*** Information supplied ***

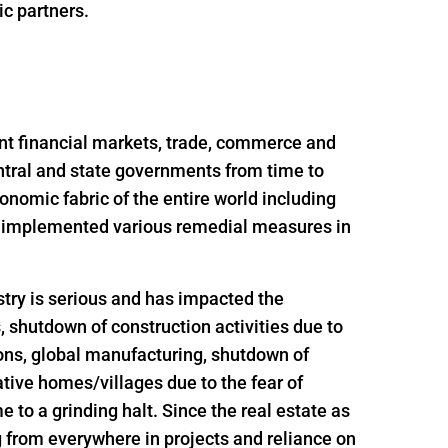
ic partners.
nt financial markets, trade, commerce and
ntral and state governments from time to
onomic fabric of the entire world including
nd implemented various remedial measures in
try is serious and has impacted the
s, shutdown of construction activities due to
ions, global manufacturing, shutdown of
ative homes/villages due to the fear of
 to a grinding halt. Since the real estate as
g from everywhere in projects and reliance on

***

◆ Try it
Once the pictures are set aside, transcribe the remaining lines above exactly.

◆ Task result
ic partners.
nt financial markets, trade, commerce and
ntral and state governments from time to
onomic fabric of the entire world including
nd implemented various remedial measures in
try is serious and has impacted the
s, shutdown of construction activities due to
ions, global manufacturing, shutdown of
ative homes/villages due to the fear of
 to a grinding halt. Since the real estate as
g from everywhere in projects and reliance on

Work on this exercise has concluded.